Restate every line below word for word, but drop each picture.
---- Dataset
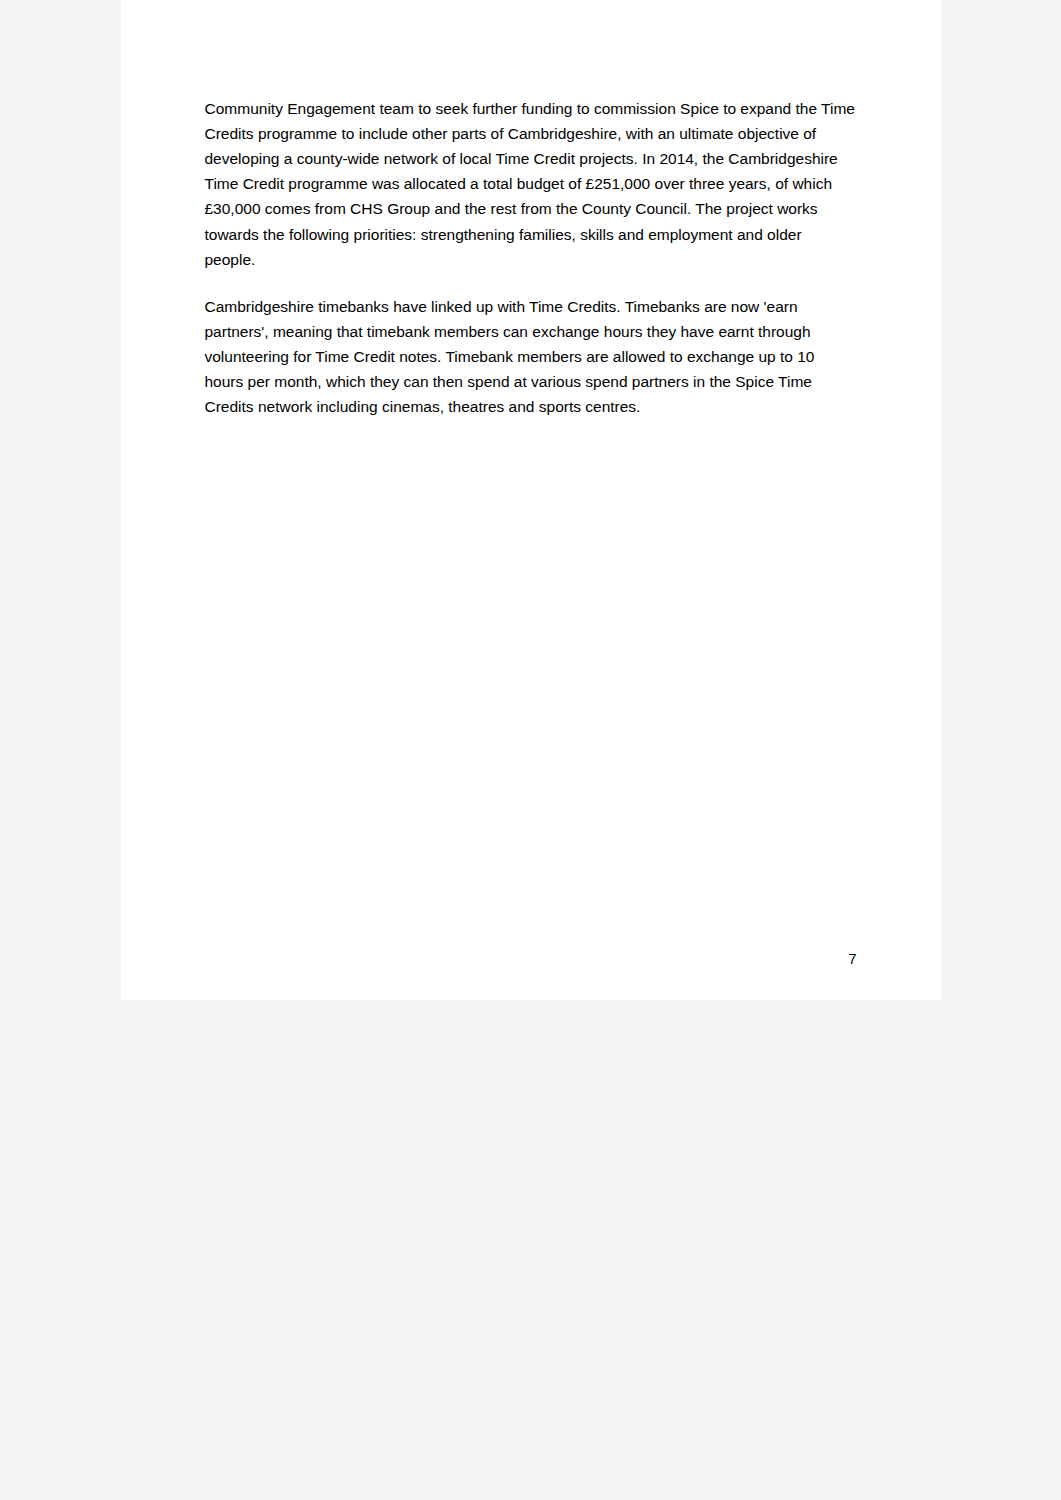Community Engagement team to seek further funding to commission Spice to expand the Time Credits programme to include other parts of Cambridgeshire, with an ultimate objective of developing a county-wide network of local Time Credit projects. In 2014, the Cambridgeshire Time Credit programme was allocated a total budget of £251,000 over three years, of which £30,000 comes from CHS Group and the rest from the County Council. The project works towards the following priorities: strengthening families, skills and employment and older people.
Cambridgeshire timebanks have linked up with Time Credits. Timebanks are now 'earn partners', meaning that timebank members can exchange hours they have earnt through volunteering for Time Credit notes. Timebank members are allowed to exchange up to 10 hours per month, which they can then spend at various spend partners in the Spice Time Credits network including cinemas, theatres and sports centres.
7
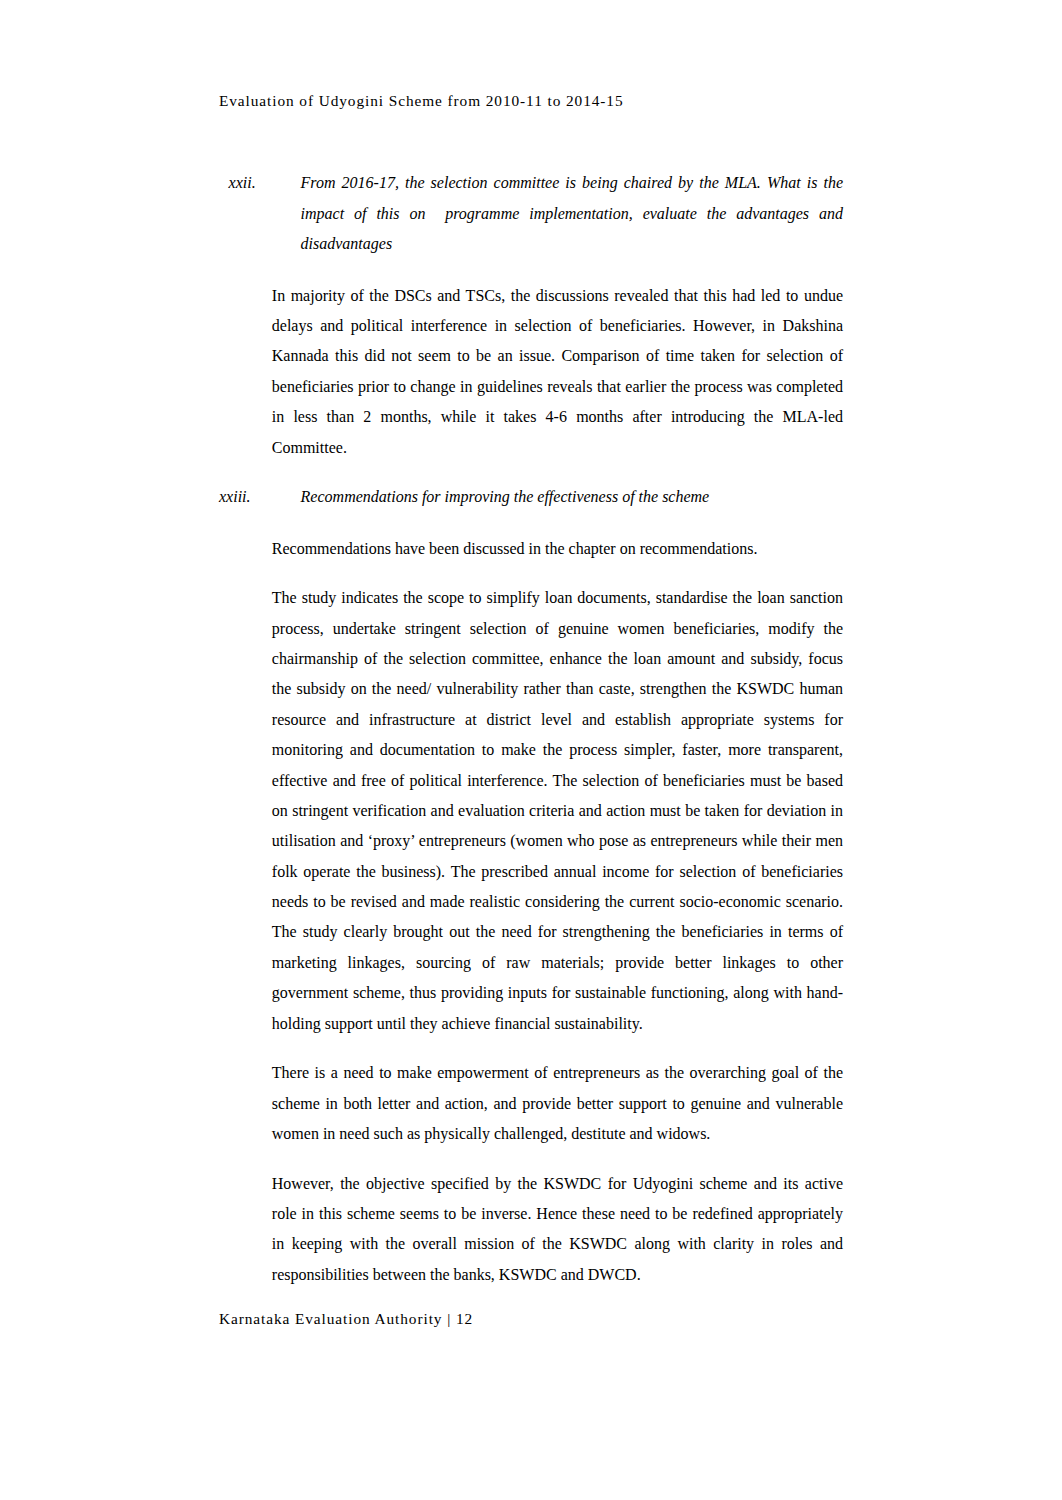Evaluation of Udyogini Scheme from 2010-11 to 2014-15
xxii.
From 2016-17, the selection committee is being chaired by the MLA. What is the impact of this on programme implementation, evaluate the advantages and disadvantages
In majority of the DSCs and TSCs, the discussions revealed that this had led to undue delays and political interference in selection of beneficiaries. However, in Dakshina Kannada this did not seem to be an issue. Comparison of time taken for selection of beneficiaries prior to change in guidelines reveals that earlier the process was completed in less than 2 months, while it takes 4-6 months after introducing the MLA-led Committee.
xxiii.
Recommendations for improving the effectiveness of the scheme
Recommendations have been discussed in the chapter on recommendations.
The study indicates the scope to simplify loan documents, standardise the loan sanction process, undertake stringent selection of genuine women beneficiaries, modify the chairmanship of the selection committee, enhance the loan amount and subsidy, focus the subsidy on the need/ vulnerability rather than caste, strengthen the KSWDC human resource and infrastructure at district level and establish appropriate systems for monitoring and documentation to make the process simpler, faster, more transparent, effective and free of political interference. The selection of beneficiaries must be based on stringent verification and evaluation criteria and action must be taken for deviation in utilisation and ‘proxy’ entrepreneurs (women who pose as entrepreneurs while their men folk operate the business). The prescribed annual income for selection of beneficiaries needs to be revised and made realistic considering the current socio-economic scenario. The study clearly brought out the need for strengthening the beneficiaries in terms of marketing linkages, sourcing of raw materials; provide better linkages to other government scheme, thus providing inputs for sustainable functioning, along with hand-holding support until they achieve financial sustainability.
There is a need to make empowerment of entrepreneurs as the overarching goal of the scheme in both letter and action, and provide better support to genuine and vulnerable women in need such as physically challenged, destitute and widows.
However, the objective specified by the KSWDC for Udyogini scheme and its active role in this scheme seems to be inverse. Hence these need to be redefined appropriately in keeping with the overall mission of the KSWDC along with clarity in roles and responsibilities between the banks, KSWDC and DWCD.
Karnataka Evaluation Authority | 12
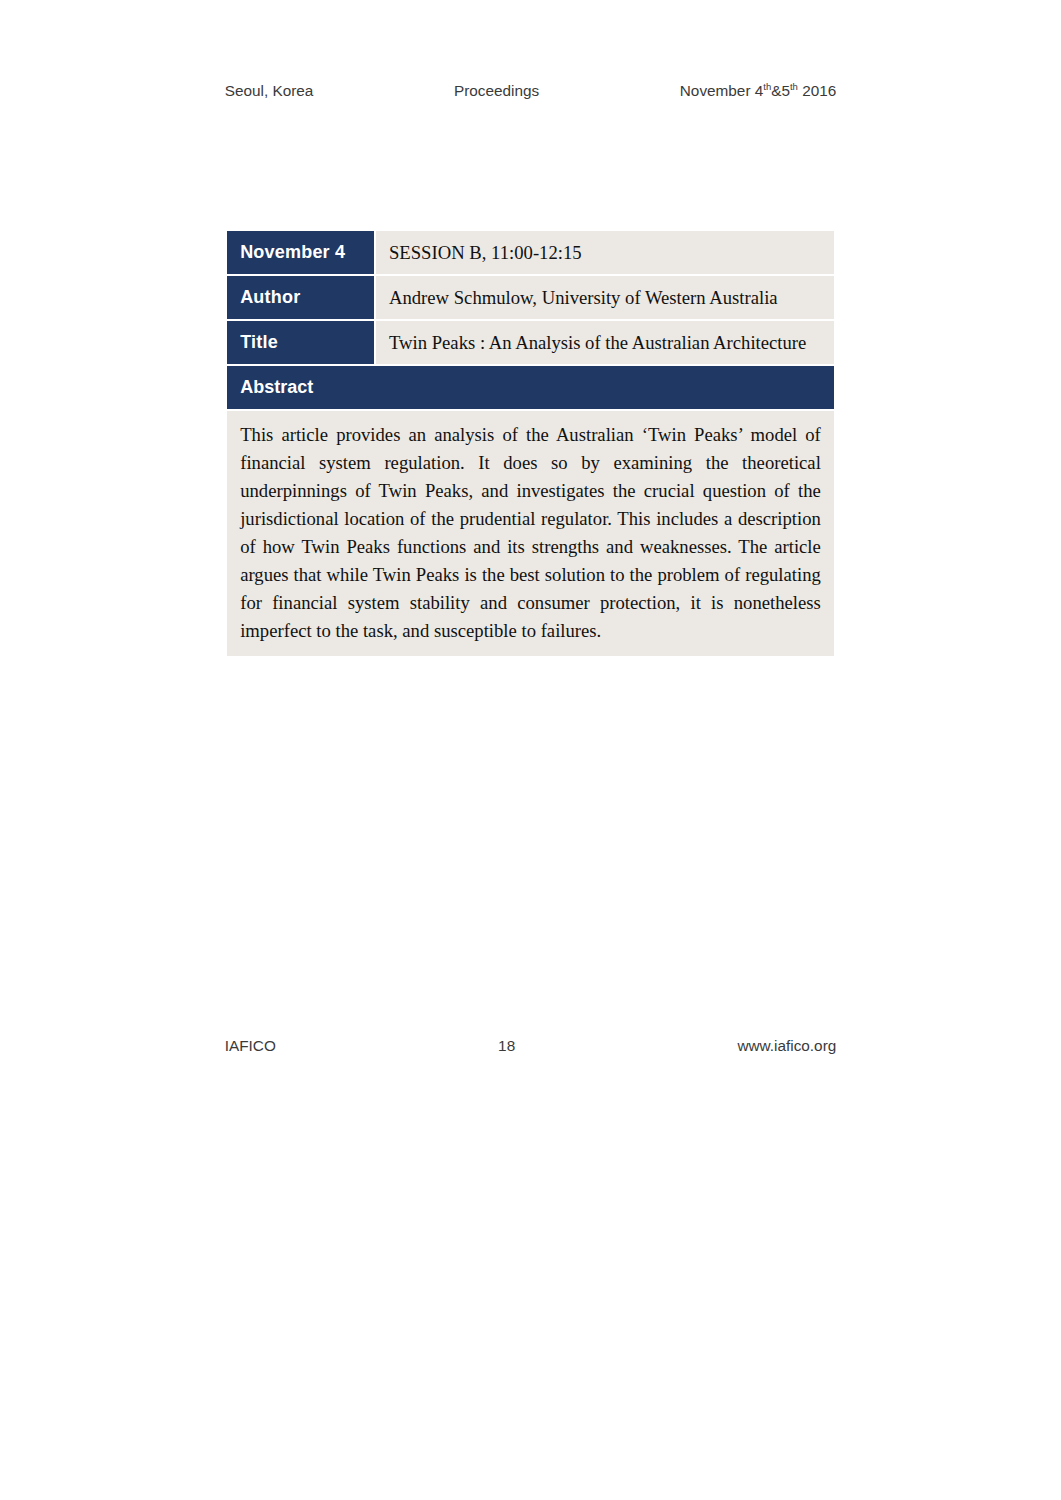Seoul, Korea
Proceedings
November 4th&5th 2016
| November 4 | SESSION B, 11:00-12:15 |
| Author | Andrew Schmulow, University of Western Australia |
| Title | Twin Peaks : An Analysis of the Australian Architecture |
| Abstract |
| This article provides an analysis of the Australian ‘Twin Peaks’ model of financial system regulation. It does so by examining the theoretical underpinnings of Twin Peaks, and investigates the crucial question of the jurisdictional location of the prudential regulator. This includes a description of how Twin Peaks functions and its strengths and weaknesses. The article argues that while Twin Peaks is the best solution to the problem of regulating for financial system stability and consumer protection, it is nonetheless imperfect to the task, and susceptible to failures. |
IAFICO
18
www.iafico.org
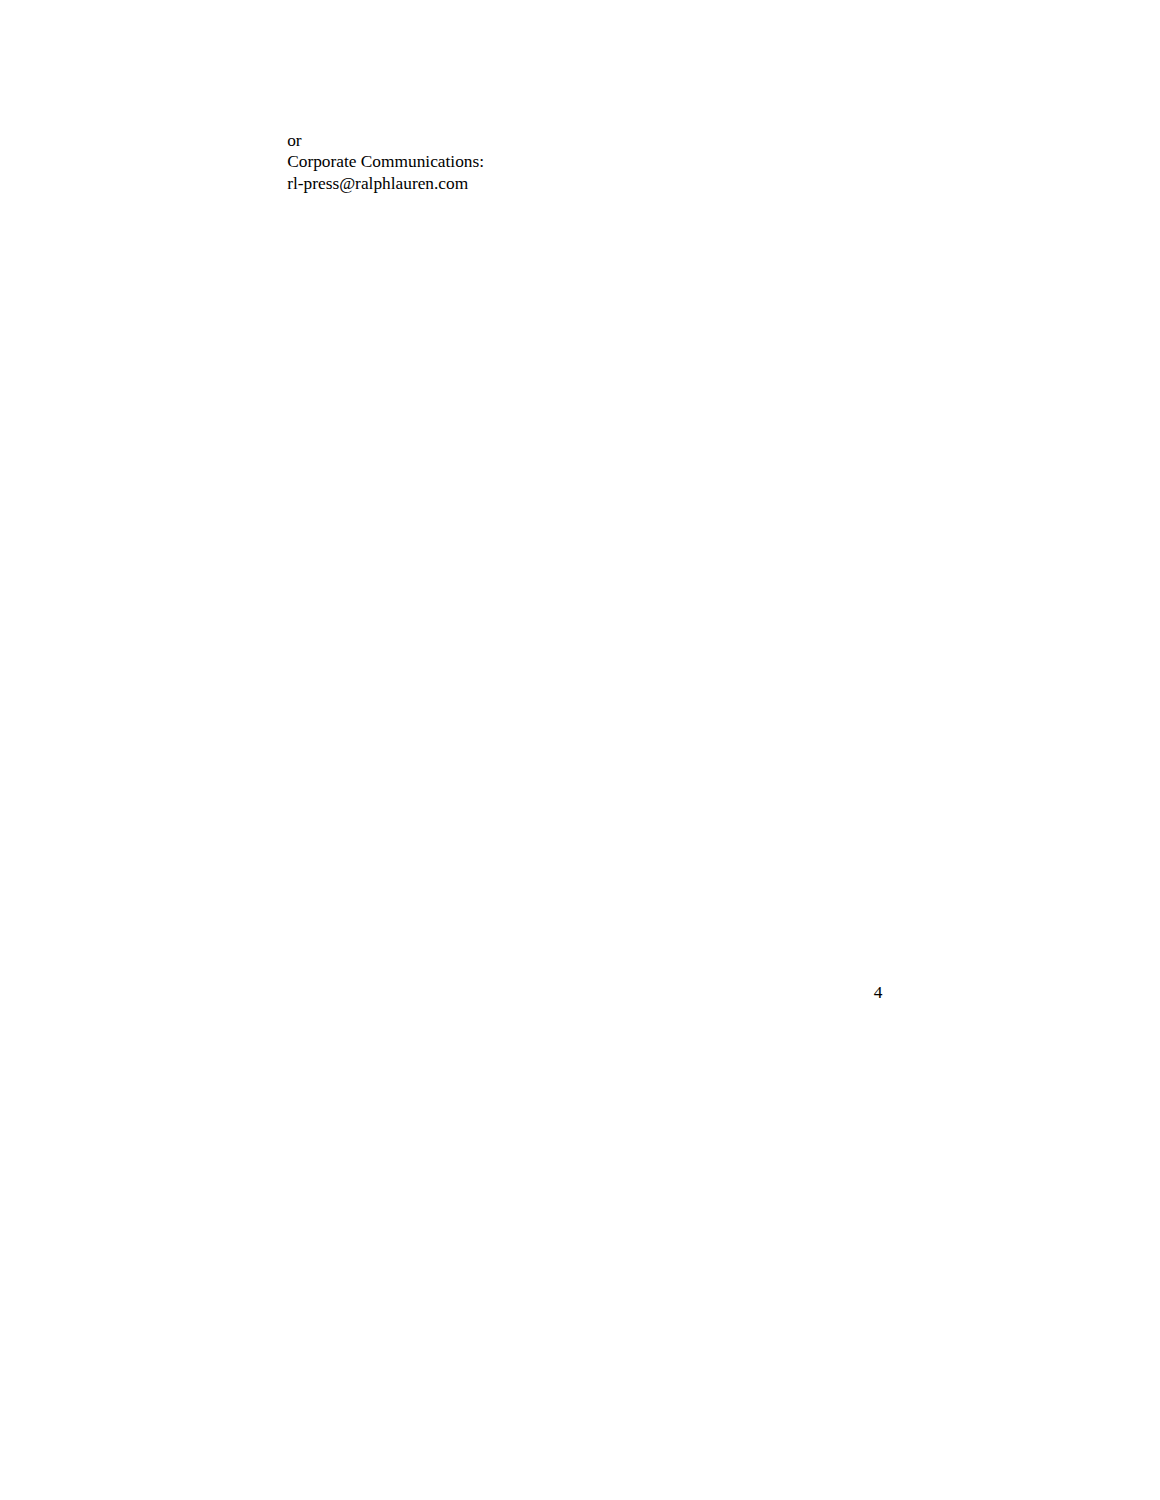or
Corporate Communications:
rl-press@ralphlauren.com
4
--------
## Answer to this task
Community Engagement team to seek further funding to commission Spice to expand the Time Credits programme to include other parts of Cambridgeshire, with an ultimate objective of developing a county-wide network of local Time Credit projects. In 2014, the Cambridgeshire Time Credit programme was allocated a total budget of £251,000 over three years, of which £30,000 comes from CHS Group and the rest from the County Council. The project works towards the following priorities: strengthening families, skills and employment and older people.
Cambridgeshire timebanks have linked up with Time Credits. Timebanks are now 'earn partners', meaning that timebank members can exchange hours they have earnt through volunteering for Time Credit notes. Timebank members are allowed to exchange up to 10 hours per month, which they can then spend at various spend partners in the Spice Time Credits network including cinemas, theatres and sports centres.
7
Evaluation of Udyogini Scheme from 2010-11 to 2014-15
xxii.
From 2016-17, the selection committee is being chaired by the MLA. What is the impact of this on programme implementation, evaluate the advantages and disadvantages
In majority of the DSCs and TSCs, the discussions revealed that this had led to undue delays and political interference in selection of beneficiaries. However, in Dakshina Kannada this did not seem to be an issue. Comparison of time taken for selection of beneficiaries prior to change in guidelines reveals that earlier the process was completed in less than 2 months, while it takes 4-6 months after introducing the MLA-led Committee.
xxiii.
Recommendations for improving the effectiveness of the scheme
Recommendations have been discussed in the chapter on recommendations.
The study indicates the scope to simplify loan documents, standardise the loan sanction process, undertake stringent selection of genuine women beneficiaries, modify the chairmanship of the selection committee, enhance the loan amount and subsidy, focus the subsidy on the need/ vulnerability rather than caste, strengthen the KSWDC human resource and infrastructure at district level and establish appropriate systems for monitoring and documentation to make the process simpler, faster, more transparent, effective and free of political interference. The selection of beneficiaries must be based on stringent verification and evaluation criteria and action must be taken for deviation in utilisation and ‘proxy’ entrepreneurs (women who pose as entrepreneurs while their men folk operate the business). The prescribed annual income for selection of beneficiaries needs to be revised and made realistic considering the current socio-economic scenario. The study clearly brought out the need for strengthening the beneficiaries in terms of marketing linkages, sourcing of raw materials; provide better linkages to other government scheme, thus providing inputs for sustainable functioning, along with hand-holding support until they achieve financial sustainability.
There is a need to make empowerment of entrepreneurs as the overarching goal of the scheme in both letter and action, and provide better support to genuine and vulnerable women in need such as physically challenged, destitute and widows.
However, the objective specified by the KSWDC for Udyogini scheme and its active role in this scheme seems to be inverse. Hence these need to be redefined appropriately in keeping with the overall mission of the KSWDC along with clarity in roles and responsibilities between the banks, KSWDC and DWCD.
Karnataka Evaluation Authority | 12
Seoul, Korea
Proceedings
November 4th&5th 2016
| November 4 | SESSION B, 11:00-12:15 |
| Author | Andrew Schmulow, University of Western Australia |
| Title | Twin Peaks : An Analysis of the Australian Architecture |
| Abstract |
| This article provides an analysis of the Australian ‘Twin Peaks’ model of financial system regulation. It does so by examining the theoretical underpinnings of Twin Peaks, and investigates the crucial question of the jurisdictional location of the prudential regulator. This includes a description of how Twin Peaks functions and its strengths and weaknesses. The article argues that while Twin Peaks is the best solution to the problem of regulating for financial system stability and consumer protection, it is nonetheless imperfect to the task, and susceptible to failures. |
IAFICO
18
www.iafico.org
or
Corporate Communications:
rl-press@ralphlauren.com
4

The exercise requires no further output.